▸ **Brief**
Reproduce the text of every record below word for word, leaving the pictures out.

▸ **Data extracts**
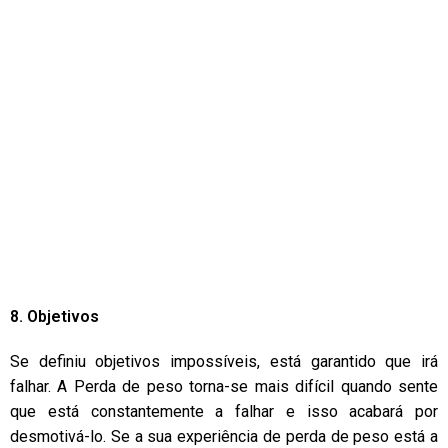
8. Objetivos
Se definiu objetivos impossíveis, está garantido que irá
falhar. A Perda de peso torna-se mais difícil quando sente
que está constantemente a falhar e isso acabará por
desmotivá-lo. Se a sua experiência de perda de peso está a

▸ **Problem solution**
8. Objetivos
Se definiu objetivos impossíveis, está garantido que irá
falhar. A Perda de peso torna-se mais difícil quando sente
que está constantemente a falhar e isso acabará por
desmotivá-lo. Se a sua experiência de perda de peso está a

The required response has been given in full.